In New Hampshire, the Journal maintained that Republican Gov. Chris Sununu, who was re-elected to his current job by 16 points, could have taken the Senate seat from Democrat Maggie Hassan. In Arizona, Trump-endorsed Republican Blake Masters trails Democrat Mark Kelly, but the Journal said former Gov. Doug Ducey could have won. Ducey refused to join in the 2020 election fraud chorus.

Likewise, in Pennsylvania, Trump-backed Mehmet Oz lost to John Fetterman, who the Journal labeled a “weak candidate” who is both “a lefty” and recovering from a stroke. “David McCormick would have been a better Republican nominee, but he wouldn’t say the 2020 election was stolen, so Mr. Trump endorsed Mr. Oz,” the Journal wrote.

And in Georgia, Trump-backed Hershel Walker will face Democratic Sen. Raphael Warnock in a runoff election, despite Republican Gov. Brian Kemp winning by eight points. “Mr. Walker’s flaws as a candidate were obvious, but Mr. Trump helped clear the primary field and other candidates opted out,” the paper said.

The Journal gave the credit for the one Trump-backed win in the Senate, Ohio’s J.D. Vance, to a Super Pac aligned with Sen.
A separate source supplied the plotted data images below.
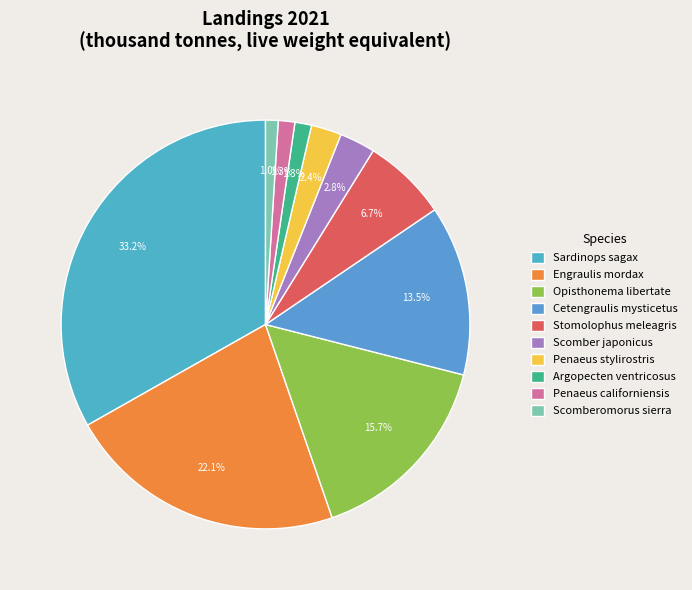

How many segments does this pie chart have?

10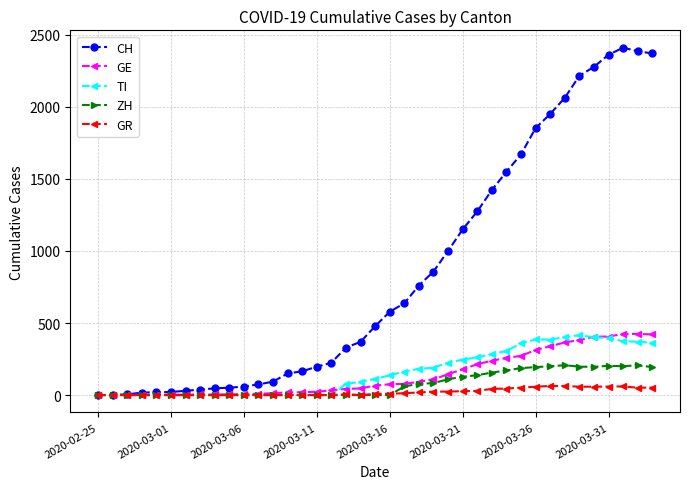

Which series has the largest total across all categories?

CH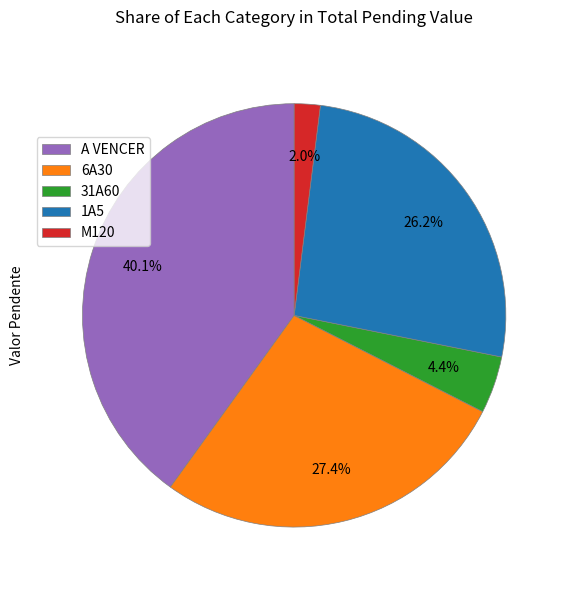

Rank the categories by value from highest to lowest.

A VENCER, 6A30, 1A5, 31A60, M120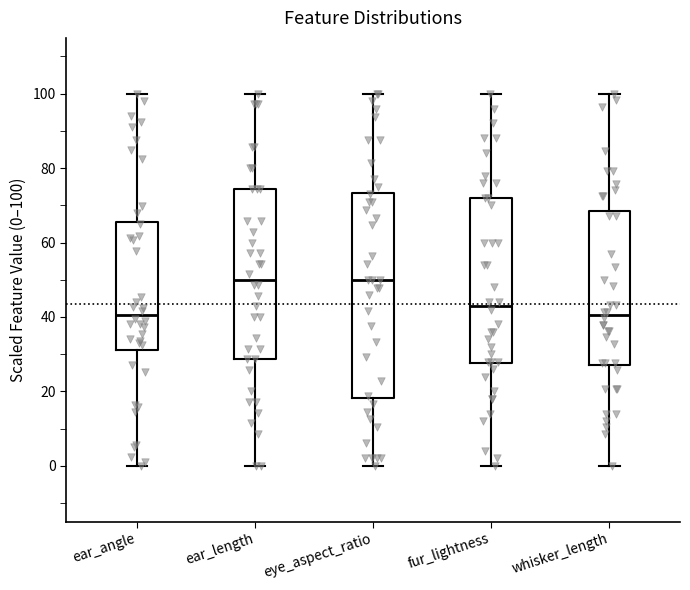

Reading left to right, read every box against the y-axis: the position of its median line, the range the box covers, and the ends of its whiskers. The values are not printed on the chart, so give them approximately, as read against the axis.

ear_angle: median 40, box 32 to 66, whiskers 0 to 100
ear_length: median 50, box 28 to 74, whiskers 0 to 100
eye_aspect_ratio: median 50, box 18 to 74, whiskers 0 to 100
fur_lightness: median 44, box 28 to 72, whiskers 0 to 100
whisker_length: median 40, box 28 to 68, whiskers 0 to 100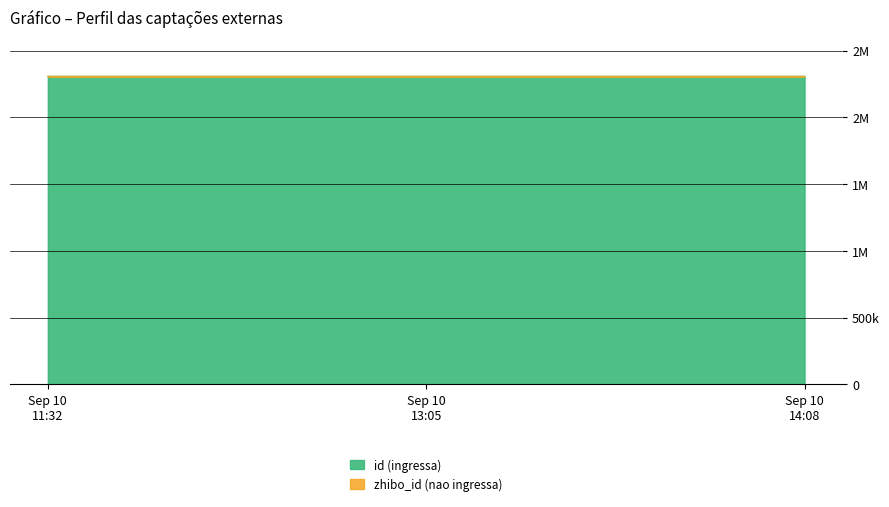

Which has a higher value, Sep 10 11:32 or Sep 10 14:08?

Sep 10 14:08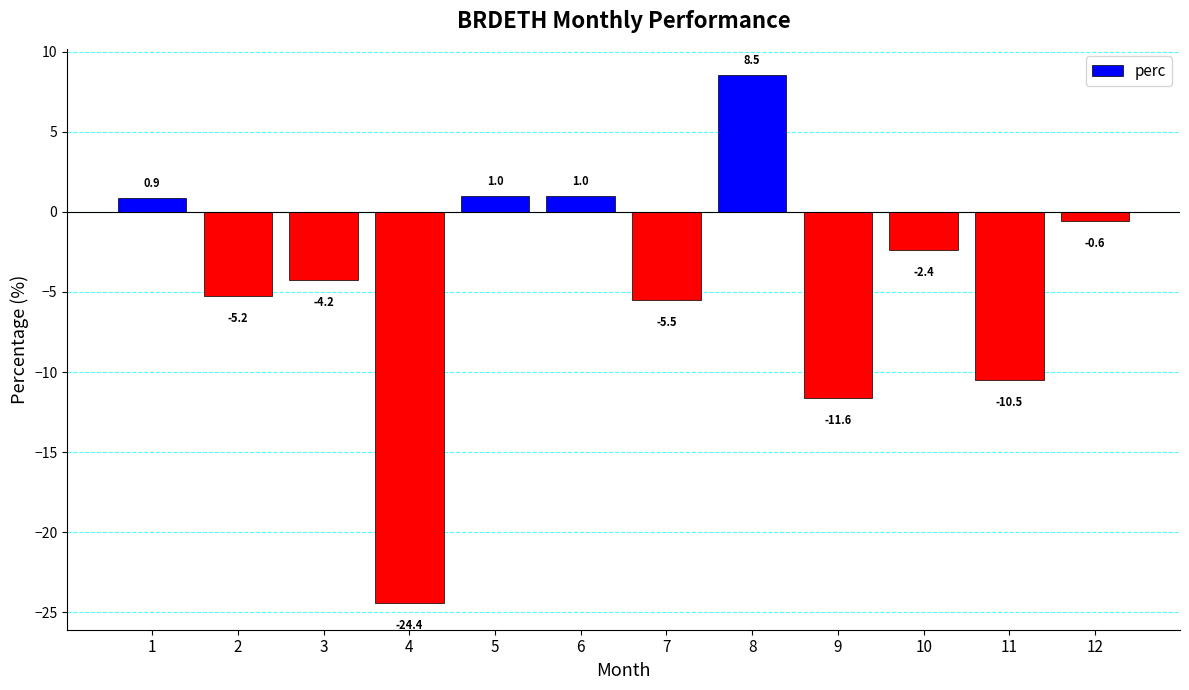

How many data points are above -2?

5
Mitch McConnell, noting that Vance trailed in the polls before a $32 million infusion of campaign cash late in the contest.

Trump’s gubernatorial candidates did no better, losing “winnable” races in Pennsylvania, Michigan and Wisconsin, the editorial said.

The withering assessment came four days after the paper blasted Trump for “mocking his fellow Republicans and potential competitors” ahead of the vote, after a Saturday rally in Pennsylvania in which he tried to give a new nickname to Florida Gov. Ron DeSantis, calling him “Ron DeSanctimonious.”

While Trump-backed candidates failed, DeSantis swept to victory for a second term with 59.4% of the vote.

Commenters at Murdoch’s Fox News are also shifting toward DeSantis and away from Trump, The Washington Post reported, with some even declaring the Florida governor the frontrunner for 2024.

“Since his unlikely victory in 2016 against the widely disliked Hillary Clinton, Mr. Trump has a perfect record of electoral defeat,” the Journal wrote, pointing to the 2018 midterms that enabled a Democratic takeover of Congress and his own defeat in 2020. “He then sabotaged Georgia’s 2021 runoffs by blaming party leaders for not somehow overturning his defeat,” to give Democrats control of the Senate.

“Now Mr. Trump has botched the 2022 elections, and it could hand Democrats the Senate for two more years,” the editorial continued, charging that the former president “has led Republicans into one political fiasco after another.”

The Journal recalled an old comment from Trump that “we’re going to win so much, that you’re going to get sick and tired of winning.”

“Maybe by now Republicans are sick and tired of losing,” the paper concluded.